マンガ大賞のノミネート作品を元に、来年のマンガ大賞に受賞しそうなマンガの元になる小説をChatGPTに書いてもらいました。

 白亜の城壁が幾重にも連なる王都アルテリア。かつては勇者の血筋を誇りとした騎士たちが集い、魔王軍との激戦を繰り広げた都だった。しかし今、その戦場は遥か彼方の荒野で“幻影兵装”と呼ばれるゴーレム同士がぶつかるだけ。人々の暮らす市街地には、血煙も剣戟の音も届かない。


 リュートは高台にある軍司令部の一角から、遠くを見晴らしていた。彼の胸には「勇者の末裔」という称号がある。しかし、それはもう形ばかりのもの。いまは“リモート戦争”の時代だ。実体を持たぬ魔法ゴーレムたちを操り、後方で安全に攻撃を繰り返す——王も貴族も、そして魔族の王すらも、最前線になど赴かない。


「リュートさん。準備はできていますか?」  背後から声をかけてきたのは、魔導研究所の女官・ファーディナだ。彼女は書類の束を脇に抱え、どこか眠たげな表情をしている。夜どころか、最近は昼夜問わず幻影兵装の調整で忙殺されているらしい。

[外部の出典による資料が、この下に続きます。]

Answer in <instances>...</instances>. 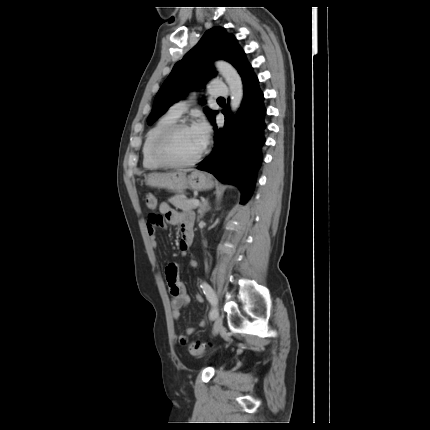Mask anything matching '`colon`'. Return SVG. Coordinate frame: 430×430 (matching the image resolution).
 <instances>
[{"label":"colon","mask_w":430,"mask_h":430,"mask_svg":"<svg viewBox=\"0 0 430 430\" xmlns=\"http://www.w3.org/2000/svg\"><path fill=\"white\" fill-rule=\"evenodd\" d=\"M146 204L150 209H155L156 207V199L150 193L146 194ZM154 216L157 217L158 215H154ZM188 350L190 354L193 356L203 355V353L205 352V344L201 341H194L189 345Z\"/></svg>","instance_id":"1"}]
</instances>
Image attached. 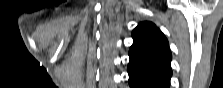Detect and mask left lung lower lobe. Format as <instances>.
I'll return each instance as SVG.
<instances>
[{
  "label": "left lung lower lobe",
  "mask_w": 223,
  "mask_h": 88,
  "mask_svg": "<svg viewBox=\"0 0 223 88\" xmlns=\"http://www.w3.org/2000/svg\"><path fill=\"white\" fill-rule=\"evenodd\" d=\"M129 85L131 88H169L171 75L147 65L129 62Z\"/></svg>",
  "instance_id": "1"
}]
</instances>
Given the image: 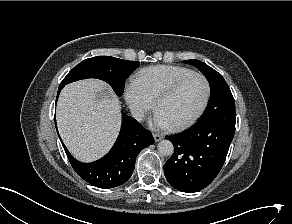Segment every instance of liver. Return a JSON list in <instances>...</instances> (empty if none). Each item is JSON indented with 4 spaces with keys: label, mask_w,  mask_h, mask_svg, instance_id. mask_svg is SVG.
Segmentation results:
<instances>
[{
    "label": "liver",
    "mask_w": 292,
    "mask_h": 224,
    "mask_svg": "<svg viewBox=\"0 0 292 224\" xmlns=\"http://www.w3.org/2000/svg\"><path fill=\"white\" fill-rule=\"evenodd\" d=\"M119 108L118 97L100 80H81L63 88L57 103V126L76 159L92 162L111 148L120 128Z\"/></svg>",
    "instance_id": "6515ba94"
}]
</instances>
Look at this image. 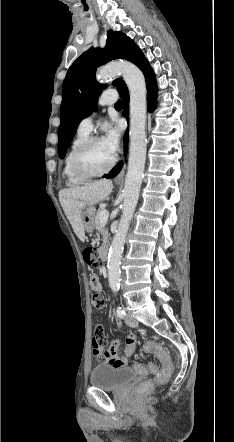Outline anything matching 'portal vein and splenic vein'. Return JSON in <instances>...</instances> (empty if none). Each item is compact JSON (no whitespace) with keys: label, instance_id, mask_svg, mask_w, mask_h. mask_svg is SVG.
<instances>
[{"label":"portal vein and splenic vein","instance_id":"18ae733b","mask_svg":"<svg viewBox=\"0 0 234 442\" xmlns=\"http://www.w3.org/2000/svg\"><path fill=\"white\" fill-rule=\"evenodd\" d=\"M108 217H109V212H108L107 210H103V211L100 213V222H101V223H105V222H107Z\"/></svg>","mask_w":234,"mask_h":442}]
</instances>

「準備……っていっても、俺は何をすればいい? 今日の“戦闘”も、兵士たちが遠隔でゴーレムを送り出すんだろ?」 「ええ、そうなります。あなたには“勇者の末裔”として、指揮官席で激励の言葉を述べていただきたいとのことです。ほら、今度は魔王側が新型ゴーレムを投入すると言って騒ぎになってますから」 「俺にできるのは激励と、最後に呪文の文句を唱えるだけか。情けない話だな」  リュートは自嘲気味に笑う。既に何度も繰り返される“儀式”だった。勇者の末裔として舞台に立たされ、兵士や民衆に向かって勇ましいフレーズを口にする。そして魔導士たちが調整したゴーレムが荒野へ飛び立ち、いずれボロボロになって戻ってくる——ただそれだけ。

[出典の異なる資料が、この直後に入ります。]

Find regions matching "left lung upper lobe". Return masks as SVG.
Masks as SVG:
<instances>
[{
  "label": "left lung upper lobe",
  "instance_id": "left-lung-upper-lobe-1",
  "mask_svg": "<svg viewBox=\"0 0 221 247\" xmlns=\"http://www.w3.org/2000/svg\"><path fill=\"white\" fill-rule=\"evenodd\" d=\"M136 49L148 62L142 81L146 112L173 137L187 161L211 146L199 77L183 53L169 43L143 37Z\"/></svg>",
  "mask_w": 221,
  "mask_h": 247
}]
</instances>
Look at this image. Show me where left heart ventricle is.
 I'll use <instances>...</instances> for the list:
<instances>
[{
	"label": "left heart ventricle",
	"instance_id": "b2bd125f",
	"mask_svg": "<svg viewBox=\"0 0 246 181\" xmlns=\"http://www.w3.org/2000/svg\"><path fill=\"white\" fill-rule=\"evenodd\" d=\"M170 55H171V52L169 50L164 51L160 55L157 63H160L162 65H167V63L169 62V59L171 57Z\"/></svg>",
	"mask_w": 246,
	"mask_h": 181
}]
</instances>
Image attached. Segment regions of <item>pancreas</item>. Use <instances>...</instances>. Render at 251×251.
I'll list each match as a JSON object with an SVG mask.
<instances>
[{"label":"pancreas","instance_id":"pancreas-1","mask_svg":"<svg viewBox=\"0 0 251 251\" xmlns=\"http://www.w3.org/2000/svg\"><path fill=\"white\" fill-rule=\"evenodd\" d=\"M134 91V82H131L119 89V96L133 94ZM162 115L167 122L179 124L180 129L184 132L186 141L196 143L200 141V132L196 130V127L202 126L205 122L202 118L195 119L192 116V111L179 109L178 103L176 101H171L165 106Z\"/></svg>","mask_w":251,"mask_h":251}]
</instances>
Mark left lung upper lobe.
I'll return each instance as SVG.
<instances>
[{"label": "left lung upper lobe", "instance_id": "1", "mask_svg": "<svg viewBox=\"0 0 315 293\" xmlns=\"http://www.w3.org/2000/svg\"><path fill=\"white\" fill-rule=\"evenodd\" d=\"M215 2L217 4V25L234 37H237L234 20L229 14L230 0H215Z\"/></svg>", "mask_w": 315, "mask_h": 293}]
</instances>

「あなたがいないと、士気が下がるのです。実際、国民の多くは“勇者”という存在を精神的な支えにしている。……私だって、最初は研究に嫌気が差していましたが、あなたの言葉に救われた部分もあるんですよ」  言い終えてファーディナは軽く肩をすくめる。彼女が“幻影兵装”の研究をしながらも、本来の目的が「人々を魔物から守る術を開発すること」であるのは、リュートも知っている。どこか似た境遇だ、と感じていた。

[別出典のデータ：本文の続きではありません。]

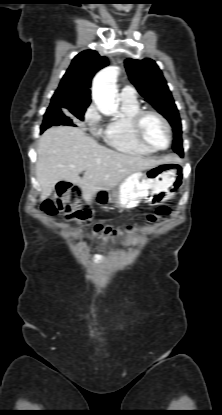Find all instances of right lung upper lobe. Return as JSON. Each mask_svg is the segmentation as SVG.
Segmentation results:
<instances>
[{
  "mask_svg": "<svg viewBox=\"0 0 222 415\" xmlns=\"http://www.w3.org/2000/svg\"><path fill=\"white\" fill-rule=\"evenodd\" d=\"M108 65V60L94 50H85L74 57L55 91L51 106L70 104H90L91 80L100 69Z\"/></svg>",
  "mask_w": 222,
  "mask_h": 415,
  "instance_id": "1",
  "label": "right lung upper lobe"
}]
</instances>
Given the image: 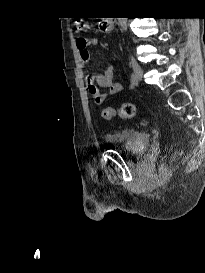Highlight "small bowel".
<instances>
[{
  "label": "small bowel",
  "mask_w": 205,
  "mask_h": 273,
  "mask_svg": "<svg viewBox=\"0 0 205 273\" xmlns=\"http://www.w3.org/2000/svg\"><path fill=\"white\" fill-rule=\"evenodd\" d=\"M97 43L98 40L96 38H86L82 36L76 38V47L83 64L88 63L90 60L88 47L96 45ZM113 78L114 67L112 65H108L102 73H88L86 75L88 91L92 95L96 105H102L108 96L115 95L122 90V84L115 82Z\"/></svg>",
  "instance_id": "obj_1"
}]
</instances>
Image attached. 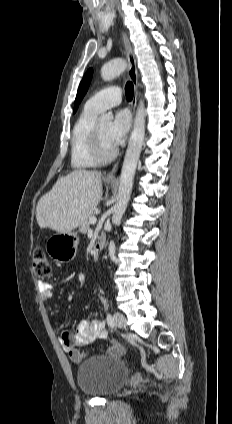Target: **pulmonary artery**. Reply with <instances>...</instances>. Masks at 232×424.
Instances as JSON below:
<instances>
[{
  "label": "pulmonary artery",
  "mask_w": 232,
  "mask_h": 424,
  "mask_svg": "<svg viewBox=\"0 0 232 424\" xmlns=\"http://www.w3.org/2000/svg\"><path fill=\"white\" fill-rule=\"evenodd\" d=\"M122 100V91L119 87L111 86L102 89L93 95L85 107L95 112H102L109 108L118 106Z\"/></svg>",
  "instance_id": "e3ab8cb5"
}]
</instances>
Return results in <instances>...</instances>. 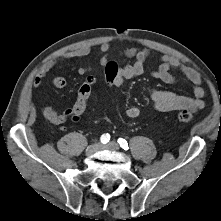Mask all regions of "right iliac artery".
I'll list each match as a JSON object with an SVG mask.
<instances>
[{
  "label": "right iliac artery",
  "mask_w": 221,
  "mask_h": 221,
  "mask_svg": "<svg viewBox=\"0 0 221 221\" xmlns=\"http://www.w3.org/2000/svg\"><path fill=\"white\" fill-rule=\"evenodd\" d=\"M110 140V135L107 133V134H103L101 137H100V141L101 143L103 144H106L107 142H109Z\"/></svg>",
  "instance_id": "right-iliac-artery-1"
}]
</instances>
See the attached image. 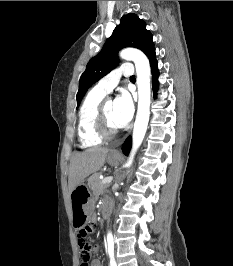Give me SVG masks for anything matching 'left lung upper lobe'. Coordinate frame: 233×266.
<instances>
[{"label":"left lung upper lobe","mask_w":233,"mask_h":266,"mask_svg":"<svg viewBox=\"0 0 233 266\" xmlns=\"http://www.w3.org/2000/svg\"><path fill=\"white\" fill-rule=\"evenodd\" d=\"M124 47H135L145 54L154 48L152 34L146 30V23L132 13L121 18L102 50L88 62L79 81L77 108L86 91L116 67L118 51Z\"/></svg>","instance_id":"obj_1"}]
</instances>
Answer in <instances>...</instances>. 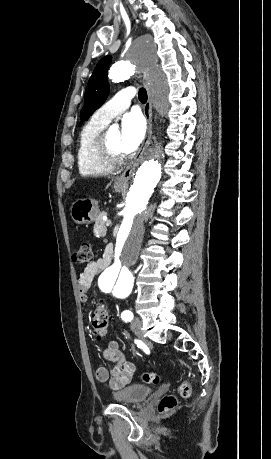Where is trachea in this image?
Masks as SVG:
<instances>
[{"label": "trachea", "mask_w": 271, "mask_h": 459, "mask_svg": "<svg viewBox=\"0 0 271 459\" xmlns=\"http://www.w3.org/2000/svg\"><path fill=\"white\" fill-rule=\"evenodd\" d=\"M138 96H139L140 102L144 104L147 102V92L144 88H140Z\"/></svg>", "instance_id": "1"}]
</instances>
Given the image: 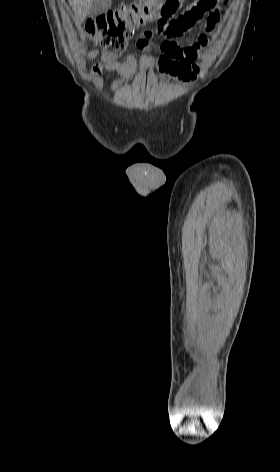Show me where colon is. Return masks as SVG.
Listing matches in <instances>:
<instances>
[{
  "mask_svg": "<svg viewBox=\"0 0 280 472\" xmlns=\"http://www.w3.org/2000/svg\"><path fill=\"white\" fill-rule=\"evenodd\" d=\"M219 1L203 0L198 5L210 11ZM182 2L183 0H138L123 4L89 20L85 25V34L95 44L103 47L106 55L115 58L124 52L135 29L154 20H170ZM218 19V12L212 11L208 22L215 23Z\"/></svg>",
  "mask_w": 280,
  "mask_h": 472,
  "instance_id": "1",
  "label": "colon"
}]
</instances>
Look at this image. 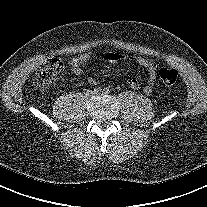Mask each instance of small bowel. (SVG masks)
I'll return each instance as SVG.
<instances>
[{"mask_svg": "<svg viewBox=\"0 0 207 207\" xmlns=\"http://www.w3.org/2000/svg\"><path fill=\"white\" fill-rule=\"evenodd\" d=\"M122 59V55L118 53L109 52L105 55V60L108 62H115ZM89 60V54H82L78 57L72 58L70 60L71 71L74 75L80 76L83 74V66ZM133 60L141 67L146 69L148 73V80L146 85L143 87V92L145 94H150L153 90V85L157 76V69L153 62L145 58H133ZM91 84H95L96 80L93 78L89 79ZM129 85L132 89H137L139 87L138 81L136 79H130Z\"/></svg>", "mask_w": 207, "mask_h": 207, "instance_id": "obj_1", "label": "small bowel"}]
</instances>
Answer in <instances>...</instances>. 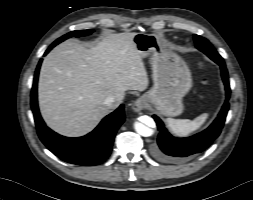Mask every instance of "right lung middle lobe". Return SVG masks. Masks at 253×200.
<instances>
[{
	"mask_svg": "<svg viewBox=\"0 0 253 200\" xmlns=\"http://www.w3.org/2000/svg\"><path fill=\"white\" fill-rule=\"evenodd\" d=\"M93 32V30H83V31H72L60 38H58L53 44L57 45L59 44L60 42L70 38V37H79V36H86V35H89Z\"/></svg>",
	"mask_w": 253,
	"mask_h": 200,
	"instance_id": "dd1d6c3e",
	"label": "right lung middle lobe"
}]
</instances>
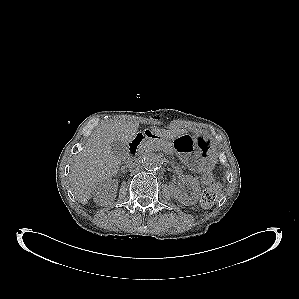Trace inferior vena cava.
<instances>
[{
    "label": "inferior vena cava",
    "instance_id": "602c4592",
    "mask_svg": "<svg viewBox=\"0 0 299 299\" xmlns=\"http://www.w3.org/2000/svg\"><path fill=\"white\" fill-rule=\"evenodd\" d=\"M137 165H138V161H136V160H130L127 162V167H130V168L135 167Z\"/></svg>",
    "mask_w": 299,
    "mask_h": 299
}]
</instances>
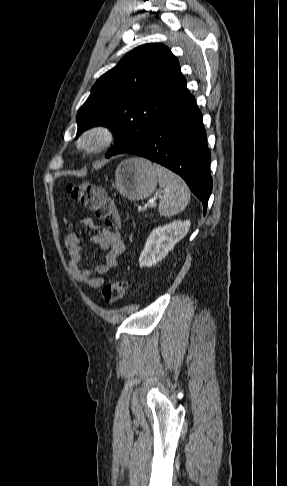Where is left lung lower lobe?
<instances>
[{
  "label": "left lung lower lobe",
  "mask_w": 287,
  "mask_h": 486,
  "mask_svg": "<svg viewBox=\"0 0 287 486\" xmlns=\"http://www.w3.org/2000/svg\"><path fill=\"white\" fill-rule=\"evenodd\" d=\"M127 153L145 157L179 174L206 210L212 191L210 151L202 114L188 89L151 128L143 143Z\"/></svg>",
  "instance_id": "obj_1"
}]
</instances>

 遠方に目を向けると、すでに荒野の上空には魔力のゆらめきが立ちのぼり、王国側と魔王軍側のゴーレムが形を成していた。押し寄せるゴーレム同士がぶつかり合うと、幻のように砕け散り、そのたびに指揮室の魔導士が新たなゴーレムを送り込む。——誰もそこに“血を流す人間”はいないのに、戦争は続いている。


「ほんとに、これでいいのか……」  リュートの胸中には、言いようのない虚しさが広がった。王国軍の将校は「これが最良の方法だ。兵士を失わずに済む」と胸を張るが、その“失わない兵士”というのは、ただ後方で魔力を注ぐだけの疲れ果てた若者たちだ。彼らの心はすり減り、装置やゴーレムが壊れれば街の財政も逼迫する。何より、魔物の侵攻自体は止まらずに長引くだけ。


 そんな折、鐘が鳴り響いた。司令塔の上で合図を送る兵が叫ぶ。 「敵軍のゴーレム、新型のようです! 大規模な魔力量を確認……これは、今までとは違います!」 「リュートさん、急ぎましょう。舞台に立たねば!」  ファーディナが焦り混じりの声で急かす。王の前で形式的な“勇者の誓い”を捧げねば、ゴーレム部隊の出撃が遅れるという。リュートはわずかに唇を噛み、踵を返すしかなかった。


 ——このままで、いつか魔王と本当に決着がつくのだろうか? そもそも、魔王は“遠隔”でしか姿を見せないという。顔すら知らない相手と何年も争い続けている世界に、勇者の存在意義はあるのだろうか。


 背中に長い剣を背負ったまま、リュートは走り出す。たとえ“形だけ”でも、自分が勇者であることに変わりはない。それが彼の宿命であり、最後の誇りでもあった。

 ただし、遠く胸の奥では——いつか、あの魔王本人に直接会って話してみたいという願いが、微かな灯火のように瞬いている。彼はまだ知らない。それが、この果てしない“幻影の戦野”を終わらせるための、大きな一歩になるかもしれないことを。